ABOUT THIS EXERCISE – Scan the records for the string "brown", then copy each line that has it.

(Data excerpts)

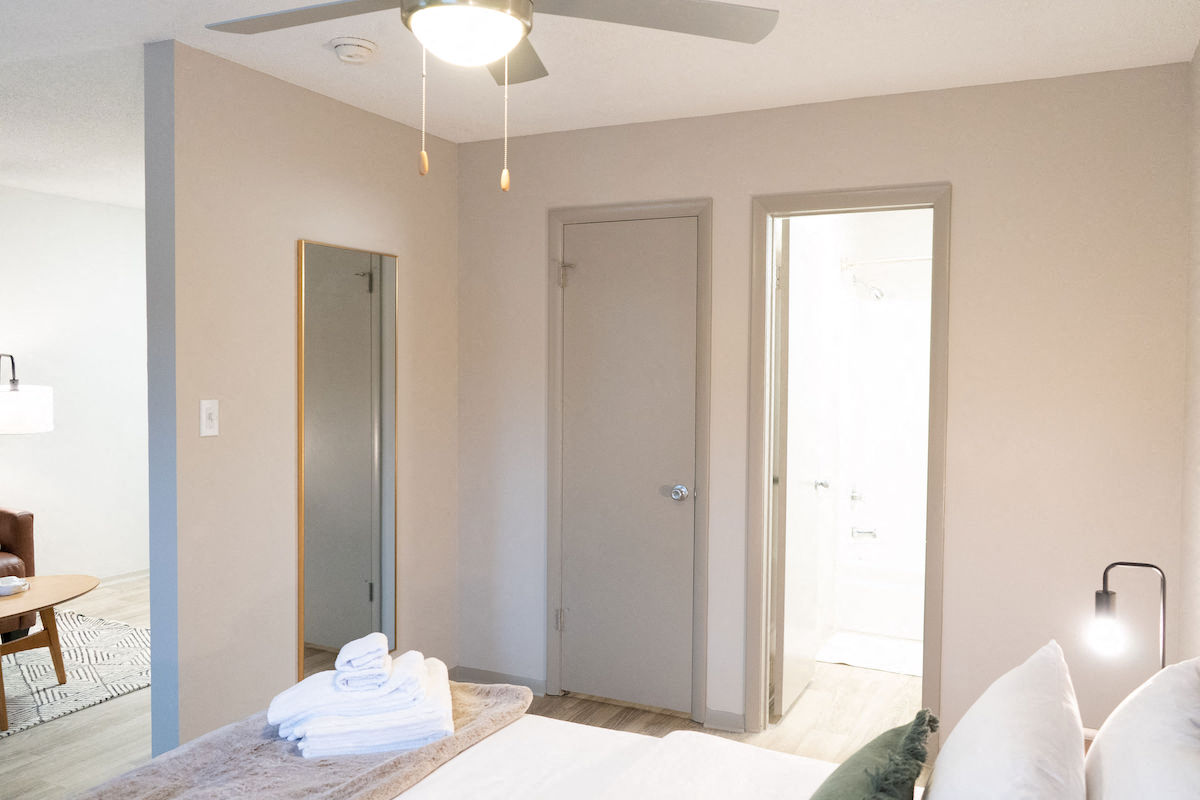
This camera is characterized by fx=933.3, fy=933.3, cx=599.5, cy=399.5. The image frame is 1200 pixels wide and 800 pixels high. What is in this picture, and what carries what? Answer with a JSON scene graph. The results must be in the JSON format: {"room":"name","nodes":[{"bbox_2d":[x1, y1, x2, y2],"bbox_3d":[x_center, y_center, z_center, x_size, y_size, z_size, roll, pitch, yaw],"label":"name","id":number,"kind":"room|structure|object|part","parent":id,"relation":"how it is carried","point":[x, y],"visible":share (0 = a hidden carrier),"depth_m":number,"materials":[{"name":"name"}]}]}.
{"room":"bedroom","nodes":[
{"label":"bedroom","id":0,"kind":"room"},
{"bbox_2d":[0,182,150,588],"bbox_3d":[-3.995,0.024,4.544,0.119,2.468,6.039,1,2,26],"label":"living room wall","id":1,"kind":"structure","parent":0,"point":[36,194],"depth_m":5.85,"materials":[{"name":"white paint"}]},
{"bbox_2d":[96,568,149,586],"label":"baseboard","id":2,"kind":"structure","parent":1,"relation":"attached to","point":[127,577],"depth_m":6.09,"materials":[{"name":"white paint"}]},
{"bbox_2d":[143,38,456,771],"bbox_3d":[-1.032,0.089,3.672,0.122,2.464,1.590,1,2,26],"label":"left wall","id":3,"kind":"structure","parent":0,"point":[287,239],"depth_m":3.21,"materials":[{"name":"beige paint"}]},
{"bbox_2d":[199,399,218,436],"bbox_3d":[-1.263,0.060,3.024,0.014,0.118,0.072,1,2,26],"label":"light switch","id":4,"kind":"object","parent":3,"relation":"attached to","point":[207,416],"visible":0.98,"depth_m":3.02,"materials":[{"name":"white plastic"}]},
{"bbox_2d":[297,239,398,678],"bbox_3d":[-0.957,0.249,3.600,0.018,1.654,0.545,1,2,26],"label":"wall mirror","id":5,"kind":"object","parent":3,"relation":"attached to","point":[325,623],"visible":0.99,"depth_m":3.57,"materials":[{"name":"mirror"}]},
{"bbox_2d":[0,570,924,799],"bbox_3d":[-1.020,1.381,3.158,5.981,0.102,7.231,1,2,26],"label":"floor","id":6,"kind":"structure","parent":0,"point":[45,733],"depth_m":3.79,"materials":[{"name":"brown wood"}]},
{"bbox_2d":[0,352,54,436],"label":"floor lamp","id":7,"kind":"object","parent":6,"relation":"on","point":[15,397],"visible":0.98,"depth_m":4.99,"materials":[{"name":"metal"}]},
{"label":"lamp shade","id":8,"kind":"part","parent":7,"relation":"part of","materials":[{"name":"white fabric"}]},
{"bbox_2d":[0,610,149,746],"bbox_3d":[-3.033,1.270,3.931,1.742,0.013,2.474,1,2,26],"label":"rug","id":9,"kind":"object","parent":6,"relation":"on","point":[41,707],"visible":0.74,"depth_m":4.33,"materials":[{"name":"carpet"}]},
{"bbox_2d":[0,507,35,640],"bbox_3d":[-3.604,0.790,4.168,0.896,0.911,1.745,1,2,26],"label":"leather armchair","id":10,"kind":"object","parent":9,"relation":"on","point":[29,525],"visible":0.73,"depth_m":4.68,"materials":[{"name":"brown leather"}]},
{"bbox_2d":[0,576,109,738],"bbox_3d":[-2.564,1.058,3.838,0.651,0.443,1.076,1,2,26],"label":"coffee table","id":11,"kind":"object","parent":9,"relation":"on","point":[48,605],"visible":0.93,"depth_m":4.00,"materials":[{"name":"brown wood"}]},
{"bbox_2d":[0,575,28,597],"bbox_3d":[-2.531,0.791,3.973,0.158,0.051,0.174,1,2,26],"label":"small dish","id":12,"kind":"object","parent":11,"relation":"on","point":[5,588],"visible":1,"depth_m":3.96,"materials":[{"name":"white"}]},
{"bbox_2d":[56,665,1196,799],"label":"bed","id":13,"kind":"object","parent":6,"relation":"on","point":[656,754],"visible":0.74,"depth_m":1.88,"materials":[{"name":"white fabric"}]},
{"bbox_2d":[64,682,534,799],"bbox_3d":[-0.750,0.831,1.851,0.568,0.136,1.655,1,2,26],"label":"throw blanket","id":14,"kind":"object","parent":13,"relation":"on","point":[282,754],"visible":0.68,"depth_m":1.97,"materials":[{"name":"fabric"}]},
{"bbox_2d":[265,640,453,759],"bbox_3d":[-0.548,0.669,2.196,0.428,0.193,0.357,0,2,-14],"label":"towel stack","id":15,"kind":"object","parent":14,"relation":"on","point":[381,742],"visible":0.94,"depth_m":2.09,"materials":[{"name":"white fabric"}]},
{"bbox_2d":[333,634,390,690],"bbox_3d":[-0.558,0.605,2.194,0.113,0.080,0.165,0,2,-13],"label":"rolled towel","id":16,"kind":"object","parent":15,"relation":"on","point":[360,654],"visible":0.99,"depth_m":2.13,"materials":[{"name":"white fabric"}]},
{"bbox_2d":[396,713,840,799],"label":"white duvet","id":17,"kind":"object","parent":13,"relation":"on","point":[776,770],"visible":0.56,"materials":[{"name":"white fabric"}]},
{"bbox_2d":[806,710,938,799],"bbox_3d":[0.393,0.709,1.499,0.236,0.358,0.506,1,2,26],"label":"green pillow","id":18,"kind":"object","parent":13,"relation":"on","point":[860,798],"visible":0.99,"depth_m":1.51,"materials":[{"name":"green fabric"}]},
{"bbox_2d":[923,641,1089,799],"bbox_3d":[0.681,0.658,1.556,0.271,0.397,0.652,1,2,26],"label":"white pillow","id":19,"kind":"object","parent":13,"relation":"on","point":[940,770],"visible":0.99,"depth_m":1.48,"materials":[{"name":"white fabric"}]},
{"bbox_2d":[1082,656,1199,799],"bbox_3d":[0.926,0.647,1.514,0.269,0.408,0.686,1,2,26],"label":"white pillow","id":20,"kind":"object","parent":13,"relation":"on","point":[1104,742],"visible":1,"depth_m":1.48,"materials":[{"name":"white fabric"}]},
{"bbox_2d":[816,630,922,676],"bbox_3d":[1.457,1.278,4.708,0.699,0.015,0.550,1,2,26],"label":"bath mat","id":21,"kind":"object","parent":6,"relation":"on","point":[898,661],"visible":0.74,"depth_m":4.69,"materials":[{"name":"white fabric"}]},
{"bbox_2d":[834,552,923,640],"bbox_3d":[1.987,1.095,5.269,1.389,0.368,0.769,1,2,26],"label":"bathtub","id":22,"kind":"object","parent":6,"relation":"on","point":[898,612],"visible":0.45,"depth_m":5.08,"materials":[{"name":"white plastic"}]},
{"bbox_2d":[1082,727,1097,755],"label":"nightstand","id":23,"kind":"object","parent":6,"relation":"on","point":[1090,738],"visible":0.04,"depth_m":2.26,"materials":[{"name":"brown wood"}]},
{"bbox_2d":[1090,560,1167,678],"bbox_3d":[1.225,0.595,2.156,0.173,0.451,0.123,1,2,26],"label":"table lamp","id":24,"kind":"object","parent":23,"relation":"on","point":[1107,595],"visible":0.79,"depth_m":2.15,"materials":[{"name":"black metal"}]},
{"bbox_3d":[1.147,0.503,2.123,0.064,0.129,0.068,1,2,26],"label":"bulb","id":25,"kind":"part","parent":24,"relation":"part of","materials":[{"name":"clear glass"}]},
{"bbox_2d":[0,0,1199,202],"bbox_3d":[-1.297,-1.177,3.256,6.133,0.105,6.797,1,2,26],"label":"ceiling","id":26,"kind":"structure","parent":0,"point":[313,59],"depth_m":3.04,"materials":[{"name":"white paint"}]},
{"bbox_2d":[328,36,377,64],"bbox_3d":[-0.774,-1.090,2.923,0.137,0.044,0.137,1,2,26],"label":"smoke detector","id":27,"kind":"object","parent":26,"relation":"attached to","point":[344,50],"visible":0.98,"depth_m":2.88,"materials":[{"name":"white plastic"}]},
{"bbox_2d":[200,0,781,184],"bbox_3d":[-0.279,-0.754,1.866,1.184,0.650,1.193,-1,2,-30],"label":"ceiling fan","id":28,"kind":"object","parent":26,"relation":"hanging from","point":[409,15],"visible":0.99,"depth_m":1.95,"materials":[{"name":"grey metal"}]},
{"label":"fan blade","id":29,"kind":"part","parent":28,"relation":"part of","materials":[{"name":"wood"}]},
{"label":"fan blade","id":30,"kind":"part","parent":28,"relation":"part of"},
{"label":"fan blade","id":31,"kind":"part","parent":28,"relation":"part of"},
{"bbox_2d":[465,59,1194,752],"bbox_3d":[0.645,0.103,3.685,2.892,2.458,0.120,1,2,26],"label":"back wall","id":32,"kind":"structure","parent":0,"point":[966,201],"depth_m":3.28,"materials":[{"name":"beige paint"}]},
{"bbox_2d":[452,665,546,695],"bbox_3d":[-0.466,1.255,4.158,0.535,0.081,0.015,1,2,26],"label":"baseboard","id":33,"kind":"structure","parent":32,"relation":"attached to","point":[480,672],"depth_m":4.16,"materials":[{"name":"grey paint"}]},
{"bbox_2d":[555,217,699,715],"bbox_3d":[0.097,0.288,3.903,0.612,2.029,0.092,1,2,26],"label":"closet door","id":34,"kind":"structure","parent":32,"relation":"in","point":[588,281],"depth_m":3.91,"materials":[{"name":"paint"}]},
{"bbox_3d":[0.322,0.387,3.830,0.068,0.063,0.071,1,2,26],"label":"doorknob","id":35,"kind":"part","parent":34,"relation":"part of","materials":[{"name":"silver metal"}]},
{"bbox_2d":[544,197,712,723],"bbox_3d":[0.128,0.255,3.945,0.737,2.109,0.136,1,2,26],"label":"door frame","id":36,"kind":"structure","parent":32,"relation":"attached to","point":[703,213],"depth_m":3.83,"materials":[{"name":"grey paint"}]},
{"bbox_2d":[703,707,745,732],"bbox_3d":[0.506,1.280,3.724,0.172,0.080,0.015,1,2,26],"label":"baseboard","id":37,"kind":"structure","parent":32,"relation":"attached to","point":[726,714],"depth_m":3.72,"materials":[{"name":"grey paint"}]},
{"bbox_2d":[746,183,951,738],"bbox_3d":[0.951,0.289,3.585,0.752,2.096,0.160,1,2,26],"label":"door frame","id":38,"kind":"structure","parent":32,"relation":"attached to","point":[931,549],"depth_m":3.57,"materials":[{"name":"grey paint"}]},
{"bbox_2d":[772,221,829,717],"bbox_3d":[0.894,0.288,4.115,0.165,2.029,0.676,1,2,26],"label":"bathroom door","id":39,"kind":"structure","parent":38,"relation":"attached to","point":[790,696],"depth_m":3.97,"materials":[{"name":"white paint"}]},
{"bbox_2d":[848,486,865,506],"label":"shower valve","id":40,"kind":"object","parent":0,"point":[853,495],"visible":0.95,"depth_m":5.57,"materials":[{"name":"silver metal"}]},
{"bbox_2d":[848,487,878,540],"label":"bathtub faucet","id":41,"kind":"object","parent":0,"point":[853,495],"visible":0.97,"depth_m":5.57,"materials":[{"name":"silver metal"}]},
{"bbox_2d":[850,525,877,539],"bbox_3d":[1.577,0.782,5.542,0.173,0.078,0.065,1,2,26],"label":"tub spout","id":42,"kind":"object","parent":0,"point":[872,532],"visible":0.98,"depth_m":5.53,"materials":[{"name":"silver metal"}]},
{"bbox_2d":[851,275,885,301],"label":"shower head","id":43,"kind":"object","parent":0,"point":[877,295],"visible":0.97,"depth_m":5.44},
{"bbox_2d":[840,254,932,267],"bbox_3d":[1.931,-0.762,4.951,1.363,0.064,0.069,1,2,26],"label":"shower rod","id":44,"kind":"object","parent":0,"point":[855,262],"visible":0.51,"depth_m":5.12,"materials":[{"name":"metal"}]},
{"bbox_2d":[1178,27,1199,661],"bbox_3d":[0.969,0.216,1.038,0.120,2.439,4.576,1,2,26],"label":"right wall","id":45,"kind":"structure","parent":0,"point":[1198,213],"depth_m":2.84,"materials":[{"name":"paint"}]}
]}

REPLY –
{"bbox_2d":[0,570,924,799],"bbox_3d":[-1.020,1.381,3.158,5.981,0.102,7.231,1,2,26],"label":"floor","id":6,"kind":"structure","parent":0,"point":[45,733],"depth_m":3.79,"materials":[{"name":"brown wood"}]},
{"bbox_2d":[0,507,35,640],"bbox_3d":[-3.604,0.790,4.168,0.896,0.911,1.745,1,2,26],"label":"leather armchair","id":10,"kind":"object","parent":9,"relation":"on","point":[29,525],"visible":0.73,"depth_m":4.68,"materials":[{"name":"brown leather"}]},
{"bbox_2d":[0,576,109,738],"bbox_3d":[-2.564,1.058,3.838,0.651,0.443,1.076,1,2,26],"label":"coffee table","id":11,"kind":"object","parent":9,"relation":"on","point":[48,605],"visible":0.93,"depth_m":4.00,"materials":[{"name":"brown wood"}]},
{"bbox_2d":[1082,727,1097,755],"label":"nightstand","id":23,"kind":"object","parent":6,"relation":"on","point":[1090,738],"visible":0.04,"depth_m":2.26,"materials":[{"name":"brown wood"}]},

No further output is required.